The truth is, politically, Scotland is further to the left than England. Considering it accounts for a reasonably small proportion of the total UK population, Scotland is unduly influential in our national politics, dragging the political centre to the left. If they were to separate they really would be able to guarantee they got what they voted for. God help them.

The effect on the rest of the UK would be felt in that the centre would return to where the (predominantly English) voters want it. Currently we see Ed Miliband aping Fran├žois Hollande's old style populist socialism (before he won power in France with it and failed miserably) and he's leading the opinion polls (albeit marginally). Labour only needs a small lead to win a healthy majority, so currently (with Scotland) your money should be on him being the next PM. Without Scotland, it would be likely that Labour would need to shift back to a more Blairite "3rd way" position if it wanted to win again.  
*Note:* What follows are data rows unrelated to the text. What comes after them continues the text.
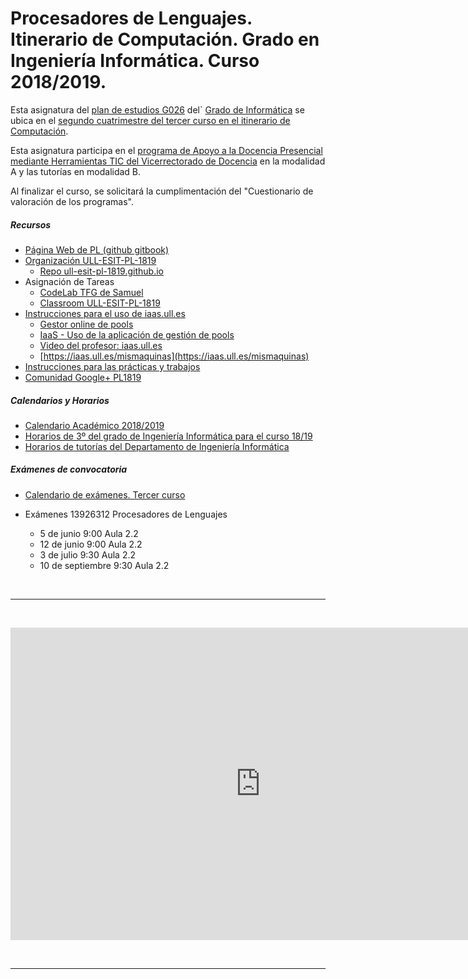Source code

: # Procesadores de Lenguajes. Itinerario de Computación. Grado en Ingeniería Informática. Curso 2018/2019.


Esta asignatura del [plan de estudios G026](http://www.ull.es/view/centros/etsii/Plan_de_estudios_5/es) del`
[Grado de Informática](http://www.ull.es/view/centros/etsii/Grado_en_Ingenieria_Informatica/es)
se ubica en el [segundo cuatrimestre del tercer curso en el itinerario de Computación](http://www.ull.es/download/centros/etsii/Documentos_3/2386211/T5-15.pdf).

Esta asignatura participa en el
[programa de Apoyo a la Docencia Presencial mediante Herramientas TIC del Vicerrectorado de Docencia]() en la modalidad A y las tutorías en modalidad B.

Al finalizar el curso, se solicitará la cumplimentación del "Cuestionario de valoración de los programas".

##### Recursos

* [Página Web de PL (github gitbook)](https://ull-esit-pl-1819.github.io/ull-esit-pl-1819.github.io/_book/)
* [Organización ULL-ESIT-PL-1819](https://github.com/ULL-ESIT-PL-1819)
  - [Repo ull-esit-pl-1819.github.io](https://github.com/ULL-ESIT-PL-1819/ull-esit-pl-1819.github.io)
* Asignación de Tareas
  * [CodeLab TFG de Samuel](https://codelab-tfg1718.herokuapp.com/)
  * [Classroom ULL-ESIT-PL-1819](https://classroom.github.com/classrooms/33938084-procesadores-de-lenguaje)
* [Instrucciones para el uso de iaas.ull.es](https://casianorodriguezleon.gitbooks.io/ull-esit-1617/recursos/iaas.html)
  - [Gestor online de pools](https://iaas.ull.es/ovirtadmin/admin/)
  - [IaaS - Uso de la aplicación de gestión de pools](https://docs.google.com/document/d/13vP4bd5LhnfNJvV6ncz20ZNTXfeg8ehWbw_ECkn4MAY/edit#)
  - [Video del profesor: iaas.ull.es](https://youtu.be/qKHgbV0lYbA)
  - [https://iaas.ull.es/mismaquinas](https://iaas.ull.es/mismaquinas) 
* [Instrucciones para las prácticas y trabajos](https://casianorodriguezleon.gitbooks.io/ull-esit-1617/content/instrucciones/)
* [Comunidad Google+ PL1819](https://plus.google.com/u/2/communities/101901734024125937720)

##### Calendarios y Horarios

* <a href="https://drive.google.com/file/d/1YtPNm4vS73N21QHzstcYqEzPKJQHCKeD/view" target="_blank">Calendario Académico 2018/2019</a>
* <a href="https://docs.google.com/document/d/1XHFUAiuECAEAPTZvdsn8aJTCAV3jRovC8Px24HgcfyQ/edit?usp=sharing" target="_blank">Horarios de 3º del grado de Ingeniería Informática para el curso 18/19</a>
* [Horarios de tutorías del Departamento de Ingeniería Informática](https://docs.google.com/spreadsheets/d/1ZTGvLA70qCYEsBwcA8dCiUZby3ZOM9oHt8kmiNNKId0/edit#gid=0)

##### Exámenes de convocatoria

* <a href="https://docs.google.com/document/d/1dv9Q6gEbs0a2YqlKlNUKG59SpQ3Bp1pH_UWqaTKUPyk/edit" target="_blank">Calendario de exámenes. Tercer curso</a>

*  Exámenes 13926312 Procesadores de Lenguajes
    - 5 de junio 9:00 Aula 2.2
    - 12 de junio 9:00 Aula 2.2
    - 3 de julio 9:30 Aula 2.2
    - 10 de septiembre 9:30 Aula 2.2


<br/>
<hr>
<br/>
<p>
<iframe 
src="https://calendar.google.com/calendar/b/2/embed?mode=AGENDA&amp;height=500&amp;wkst=2&amp;hl=es&amp;bgcolor=%23cc33cc&amp;src=ull.edu.es_8hcqtfr5u2h3o1v2smnmcqqu50%40group.calendar.google.com&amp;color=%238C500B&amp;ctz=Atlantic%2FCanary" 
style="border-width:0" 
width="800" 
height="500" 
frameborder="0" 
scrolling="yes">
</iframe>
</p>
<br/>
<hr>
<br/>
The truth is the Scottish vote hasn't often made a difference to who ends up in power in UK general elections. On the couple of occasions it did, it was to give Labour a majority where it would have not otherwise have had one (but still have been the largest party) or deny the Tories a majority (as in 2010). But it has enabled a more leftist narrative than would otherwise be palatable to the English to survive. While a Scotland-free UK may only notice a shift in the political centre slightly to the right, Scotland would be able to build its socialist state up in a way the English influence has denied her in the past. Scots will then be able to lie in a bed of their own making.

So, Scottish independence would mean putting Scotland at an economic disadvantage but handing her political destiny to her with no dampening effects from the English. This lurch to the left, in turn, is likely to damage, if not destroy, her economy but that, at least, would be her democratically made choice.

From my perspective, I hope Scotland votes No. Not because I want to see our politics remain skewed to the left (obviously I don't) but because I believe the UK is greater than the sum of its parts. We'll all be weaker as a result of their exit. As a nation we are emerging from the effects of the deepest and most damaging recession and debt crisis for generations and this would set us all back terribly. Plus, most importantly of all, it will mess up our union jack, which is undeniable the best flag in the world.